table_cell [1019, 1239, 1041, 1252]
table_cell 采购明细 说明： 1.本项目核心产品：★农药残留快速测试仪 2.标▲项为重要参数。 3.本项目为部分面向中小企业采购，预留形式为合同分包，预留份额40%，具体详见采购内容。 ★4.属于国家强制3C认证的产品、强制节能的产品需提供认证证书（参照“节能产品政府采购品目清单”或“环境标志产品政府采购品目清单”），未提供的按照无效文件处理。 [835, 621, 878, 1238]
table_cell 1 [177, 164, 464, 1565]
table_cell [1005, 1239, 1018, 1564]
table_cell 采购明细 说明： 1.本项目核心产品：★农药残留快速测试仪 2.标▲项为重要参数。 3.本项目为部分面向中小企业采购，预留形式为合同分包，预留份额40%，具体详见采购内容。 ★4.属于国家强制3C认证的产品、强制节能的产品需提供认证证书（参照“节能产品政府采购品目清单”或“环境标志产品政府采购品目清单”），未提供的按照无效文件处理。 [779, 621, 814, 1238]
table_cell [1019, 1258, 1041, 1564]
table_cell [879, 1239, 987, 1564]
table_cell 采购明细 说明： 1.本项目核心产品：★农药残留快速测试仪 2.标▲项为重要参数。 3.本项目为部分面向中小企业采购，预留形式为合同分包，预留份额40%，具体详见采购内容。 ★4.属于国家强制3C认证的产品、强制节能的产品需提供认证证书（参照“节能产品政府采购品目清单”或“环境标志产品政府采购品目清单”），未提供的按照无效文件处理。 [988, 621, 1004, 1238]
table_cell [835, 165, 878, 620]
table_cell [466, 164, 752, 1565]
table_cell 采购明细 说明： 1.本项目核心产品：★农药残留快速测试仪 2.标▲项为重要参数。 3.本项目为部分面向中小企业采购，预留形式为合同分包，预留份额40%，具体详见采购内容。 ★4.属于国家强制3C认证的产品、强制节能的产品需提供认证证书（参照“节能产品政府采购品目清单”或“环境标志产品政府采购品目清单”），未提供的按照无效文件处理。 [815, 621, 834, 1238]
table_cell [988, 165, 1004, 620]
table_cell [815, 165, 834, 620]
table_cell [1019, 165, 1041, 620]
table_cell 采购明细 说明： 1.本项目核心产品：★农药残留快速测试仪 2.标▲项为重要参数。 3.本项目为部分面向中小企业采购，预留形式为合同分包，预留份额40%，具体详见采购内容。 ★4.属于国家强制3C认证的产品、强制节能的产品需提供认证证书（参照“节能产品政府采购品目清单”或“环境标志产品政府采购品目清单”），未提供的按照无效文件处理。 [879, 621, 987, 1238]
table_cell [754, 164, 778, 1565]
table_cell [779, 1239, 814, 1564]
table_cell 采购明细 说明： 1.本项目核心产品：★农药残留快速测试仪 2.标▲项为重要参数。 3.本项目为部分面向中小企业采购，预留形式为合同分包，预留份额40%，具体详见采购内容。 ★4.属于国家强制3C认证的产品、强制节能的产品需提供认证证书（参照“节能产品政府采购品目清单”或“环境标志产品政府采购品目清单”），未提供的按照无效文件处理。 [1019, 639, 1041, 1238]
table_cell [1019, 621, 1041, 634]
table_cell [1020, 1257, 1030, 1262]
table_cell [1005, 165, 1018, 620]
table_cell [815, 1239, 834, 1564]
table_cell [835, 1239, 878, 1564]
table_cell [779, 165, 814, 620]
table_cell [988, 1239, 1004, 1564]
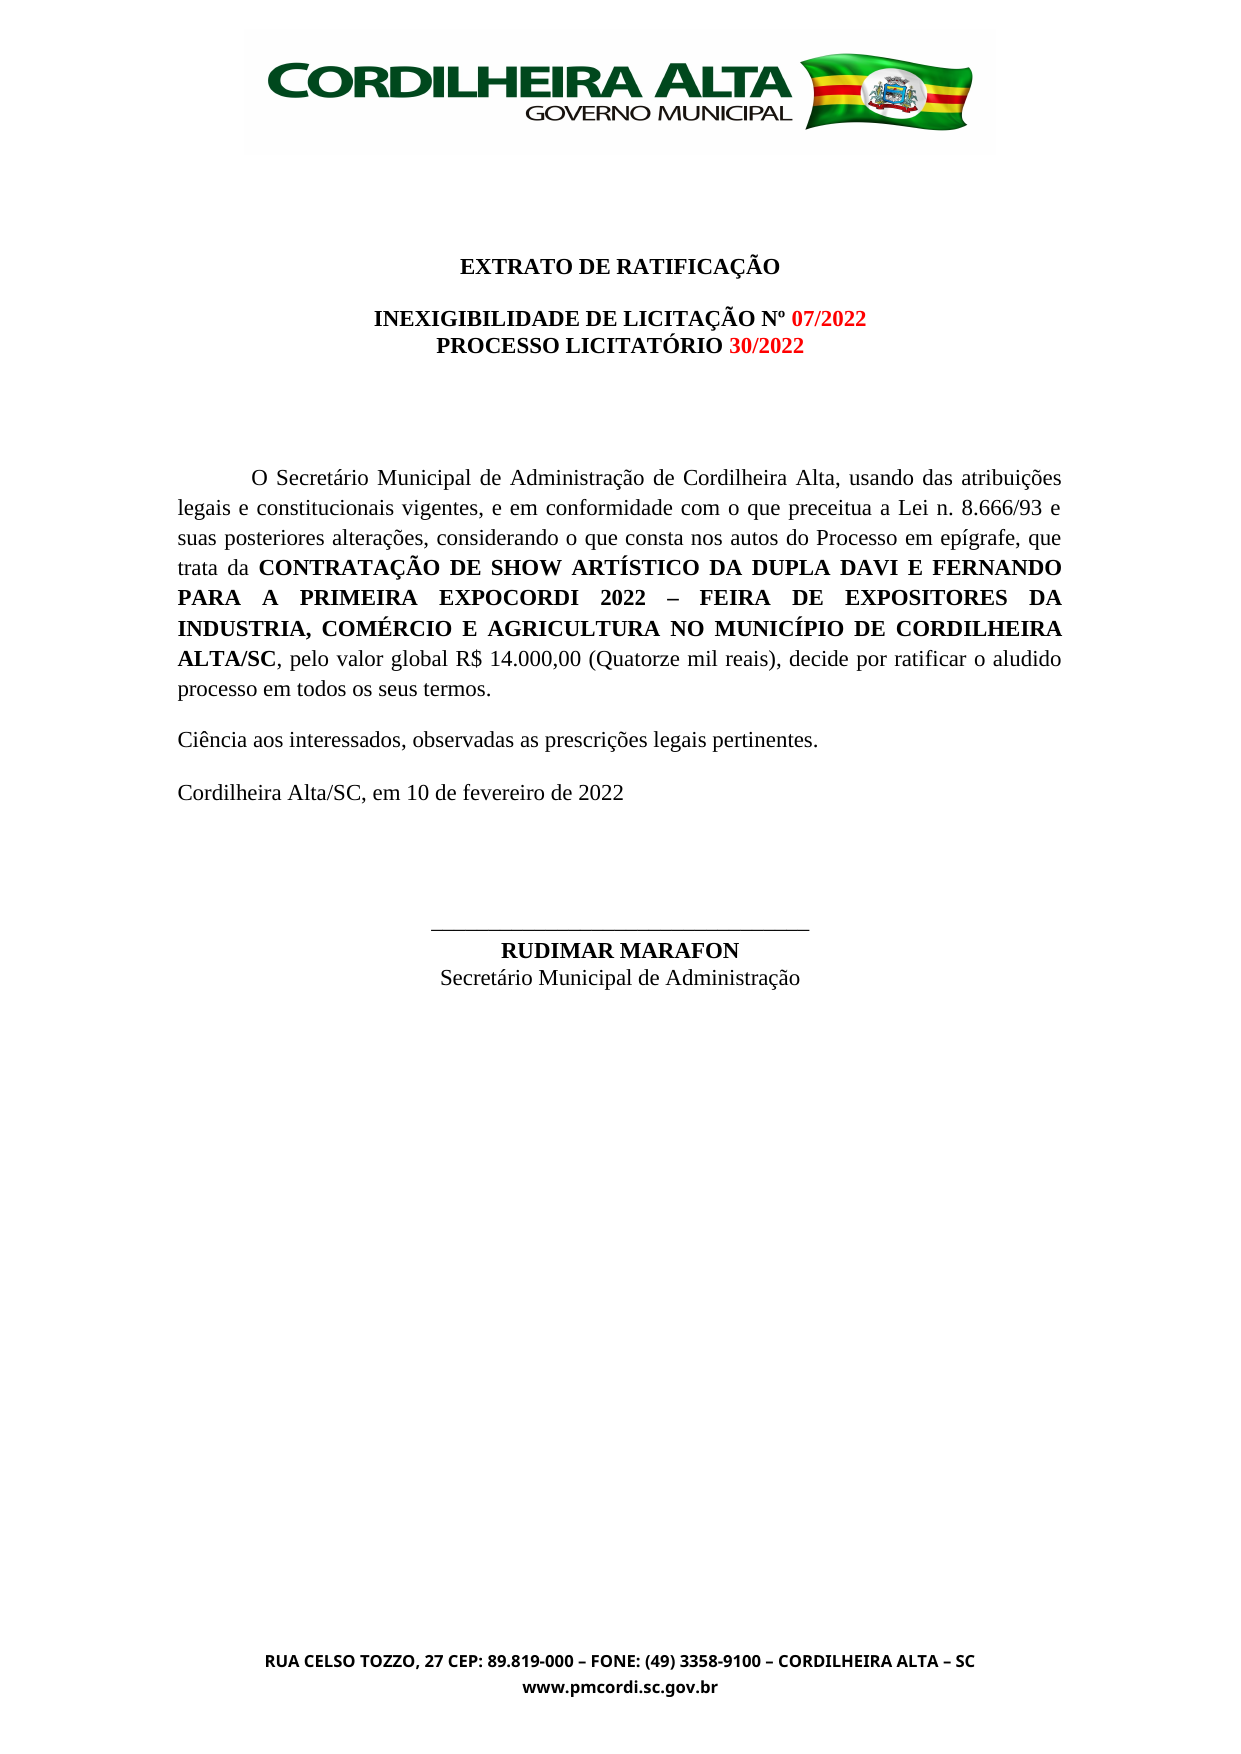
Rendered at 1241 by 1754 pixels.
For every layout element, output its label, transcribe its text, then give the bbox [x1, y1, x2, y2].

text RUDIMAR MARAFON [177, 937, 1063, 964]
text Ciência aos interessados, observadas as prescrições legais pertinentes. [177, 726, 1063, 752]
subtitle EXTRATO DE RATIFICAÇÃO [177, 253, 1063, 279]
picture [244, 29, 996, 155]
text Cordilheira Alta/SC, em 10 de fevereiro de 2022 [177, 779, 1063, 805]
text Secretário Municipal de Administração [177, 964, 1063, 990]
text O Secretário Municipal de Administração de Cordilheira Alta, usando das atribuições legais e constitucionais vigentes, e em conformidade com o que preceitua a Lei n. 8.666/93 e suas posteriores alterações, considerando o que consta nos autos do Processo em epígrafe, que trata da CONTRATAÇÃO DE SHOW ARTÍSTICO DA DUPLA DAVI E FERNANDO PARA A PRIMEIRA EXPOCORDI 2022 – FEIRA DE EXPOSITORES DA INDUSTRIA, COMÉRCIO E AGRICULTURA NO MUNICÍPIO DE CORDILHEIRA ALTA/SC, pelo valor global R$ 14.000,00 (Quatorze mil reais), decide por ratificar o aludido processo em todos os seus termos. [177, 464, 1063, 701]
subtitle PROCESSO LICITATÓRIO 30/2022 [177, 332, 1063, 358]
text _________________________________ [177, 907, 1063, 934]
subtitle INEXIGIBILIDADE DE LICITAÇÃO Nº 07/2022 [177, 306, 1063, 332]
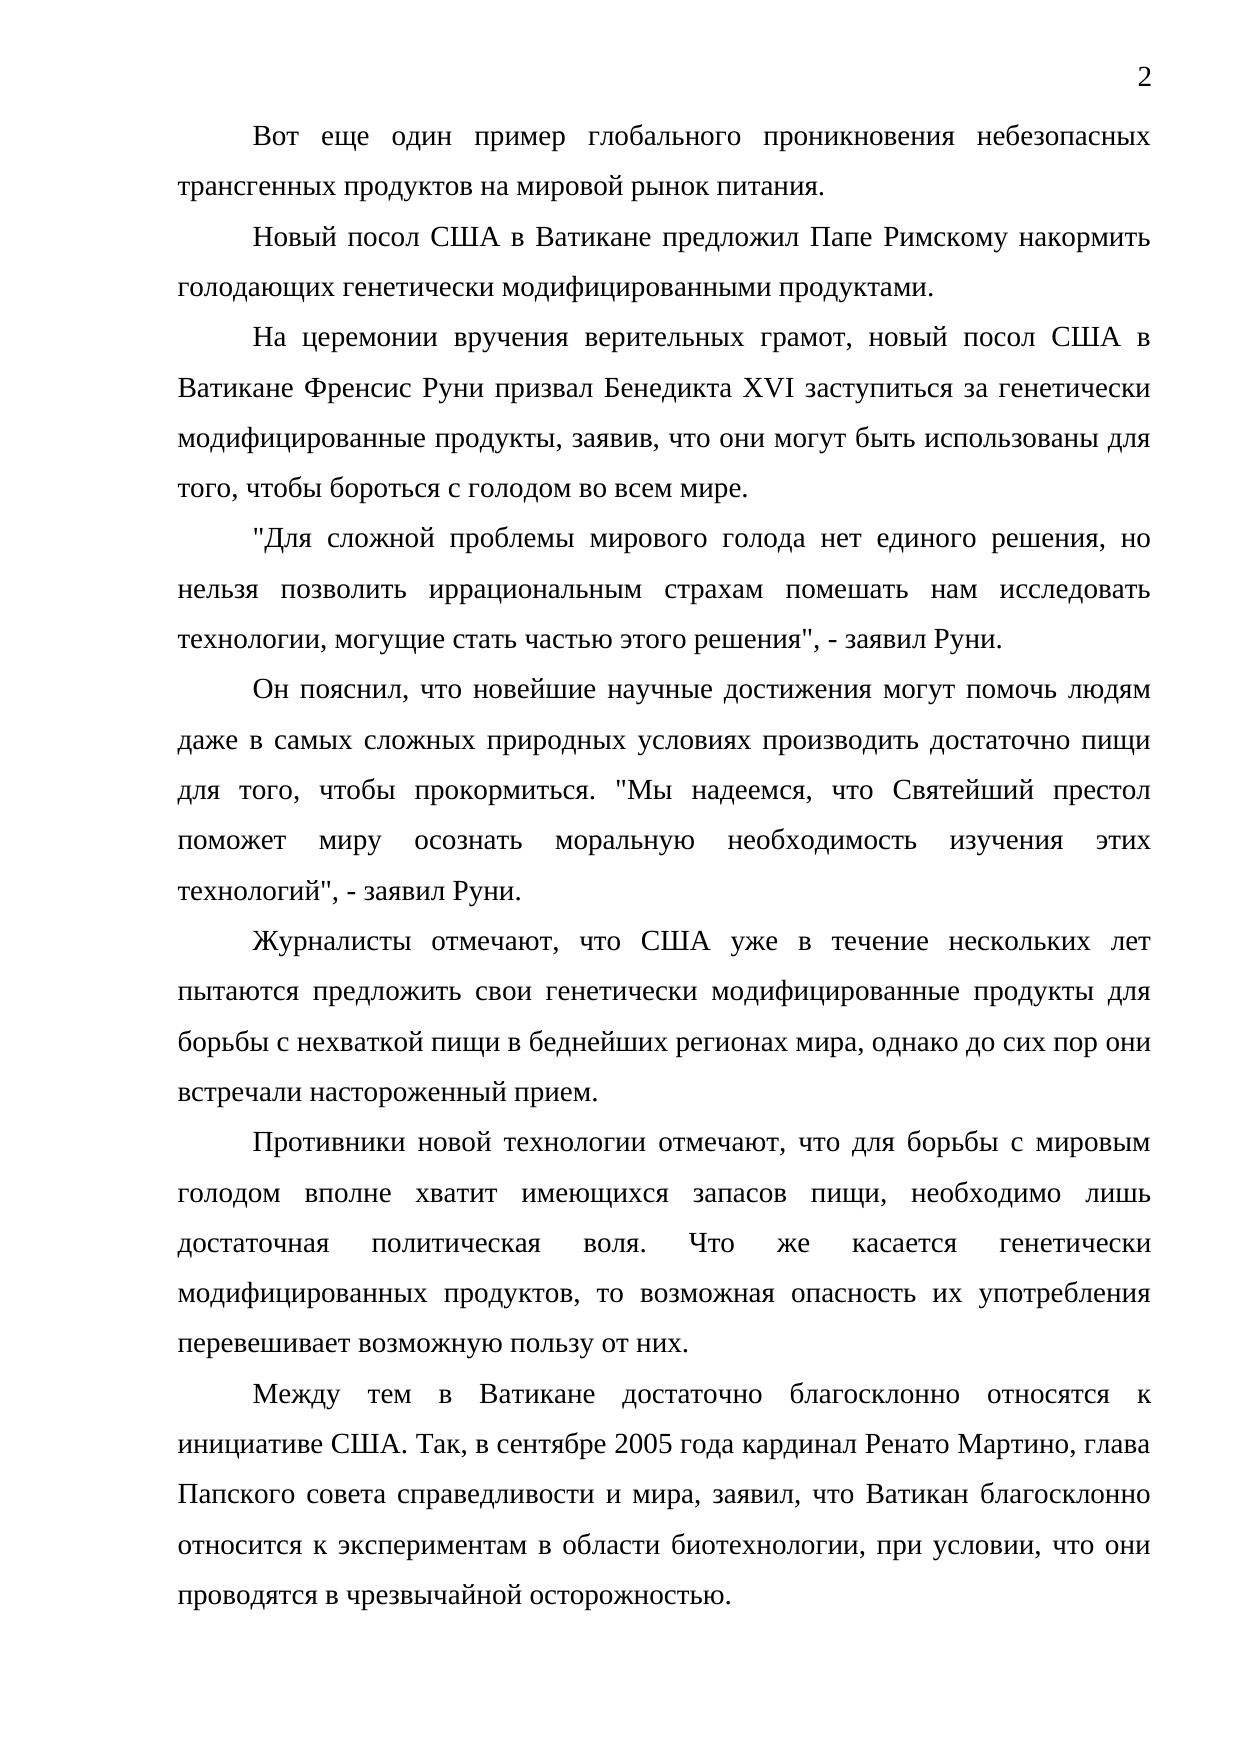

┄┄┄┄┄┄┄┄┄┄

:: WHAT IS NEEDED ::
Write out the material above again, word for word, minus its pictures.

:: WRITTEN ANSWER ::
table_cell [1019, 1239, 1041, 1252]
table_cell 采购明细 说明： 1.本项目核心产品：★农药残留快速测试仪 2.标▲项为重要参数。 3.本项目为部分面向中小企业采购，预留形式为合同分包，预留份额40%，具体详见采购内容。 ★4.属于国家强制3C认证的产品、强制节能的产品需提供认证证书（参照“节能产品政府采购品目清单”或“环境标志产品政府采购品目清单”），未提供的按照无效文件处理。 [835, 621, 878, 1238]
table_cell 1 [177, 164, 464, 1565]
table_cell [1005, 1239, 1018, 1564]
table_cell 采购明细 说明： 1.本项目核心产品：★农药残留快速测试仪 2.标▲项为重要参数。 3.本项目为部分面向中小企业采购，预留形式为合同分包，预留份额40%，具体详见采购内容。 ★4.属于国家强制3C认证的产品、强制节能的产品需提供认证证书（参照“节能产品政府采购品目清单”或“环境标志产品政府采购品目清单”），未提供的按照无效文件处理。 [779, 621, 814, 1238]
table_cell [1019, 1258, 1041, 1564]
table_cell [879, 1239, 987, 1564]
table_cell 采购明细 说明： 1.本项目核心产品：★农药残留快速测试仪 2.标▲项为重要参数。 3.本项目为部分面向中小企业采购，预留形式为合同分包，预留份额40%，具体详见采购内容。 ★4.属于国家强制3C认证的产品、强制节能的产品需提供认证证书（参照“节能产品政府采购品目清单”或“环境标志产品政府采购品目清单”），未提供的按照无效文件处理。 [988, 621, 1004, 1238]
table_cell [835, 165, 878, 620]
table_cell [466, 164, 752, 1565]
table_cell 采购明细 说明： 1.本项目核心产品：★农药残留快速测试仪 2.标▲项为重要参数。 3.本项目为部分面向中小企业采购，预留形式为合同分包，预留份额40%，具体详见采购内容。 ★4.属于国家强制3C认证的产品、强制节能的产品需提供认证证书（参照“节能产品政府采购品目清单”或“环境标志产品政府采购品目清单”），未提供的按照无效文件处理。 [815, 621, 834, 1238]
table_cell [988, 165, 1004, 620]
table_cell [815, 165, 834, 620]
table_cell [1019, 165, 1041, 620]
table_cell 采购明细 说明： 1.本项目核心产品：★农药残留快速测试仪 2.标▲项为重要参数。 3.本项目为部分面向中小企业采购，预留形式为合同分包，预留份额40%，具体详见采购内容。 ★4.属于国家强制3C认证的产品、强制节能的产品需提供认证证书（参照“节能产品政府采购品目清单”或“环境标志产品政府采购品目清单”），未提供的按照无效文件处理。 [879, 621, 987, 1238]
table_cell [754, 164, 778, 1565]
table_cell [779, 1239, 814, 1564]
table_cell 采购明细 说明： 1.本项目核心产品：★农药残留快速测试仪 2.标▲项为重要参数。 3.本项目为部分面向中小企业采购，预留形式为合同分包，预留份额40%，具体详见采购内容。 ★4.属于国家强制3C认证的产品、强制节能的产品需提供认证证书（参照“节能产品政府采购品目清单”或“环境标志产品政府采购品目清单”），未提供的按照无效文件处理。 [1019, 639, 1041, 1238]
table_cell [1019, 621, 1041, 634]
table_cell [1020, 1257, 1030, 1262]
table_cell [1005, 165, 1018, 620]
table_cell [815, 1239, 834, 1564]
table_cell [835, 1239, 878, 1564]
table_cell [779, 165, 814, 620]
table_cell [988, 1239, 1004, 1564]
Rendered at 1241 by 1754 pixels.
For every layout element, output its label, transcribe its text, then give the bbox [x1, y1, x2, y2].

text RUDIMAR MARAFON [177, 937, 1063, 964]
text Ciência aos interessados, observadas as prescrições legais pertinentes. [177, 726, 1063, 752]
subtitle EXTRATO DE RATIFICAÇÃO [177, 253, 1063, 279]
picture [244, 29, 996, 155]
text Cordilheira Alta/SC, em 10 de fevereiro de 2022 [177, 779, 1063, 805]
text Secretário Municipal de Administração [177, 964, 1063, 990]
text O Secretário Municipal de Administração de Cordilheira Alta, usando das atribuições legais e constitucionais vigentes, e em conformidade com o que preceitua a Lei n. 8.666/93 e suas posteriores alterações, considerando o que consta nos autos do Processo em epígrafe, que trata da CONTRATAÇÃO DE SHOW ARTÍSTICO DA DUPLA DAVI E FERNANDO PARA A PRIMEIRA EXPOCORDI 2022 – FEIRA DE EXPOSITORES DA INDUSTRIA, COMÉRCIO E AGRICULTURA NO MUNICÍPIO DE CORDILHEIRA ALTA/SC, pelo valor global R$ 14.000,00 (Quatorze mil reais), decide por ratificar o aludido processo em todos os seus termos. [177, 464, 1063, 701]
subtitle PROCESSO LICITATÓRIO 30/2022 [177, 332, 1063, 358]
text _________________________________ [177, 907, 1063, 934]
subtitle INEXIGIBILIDADE DE LICITAÇÃO Nº 07/2022 [177, 306, 1063, 332]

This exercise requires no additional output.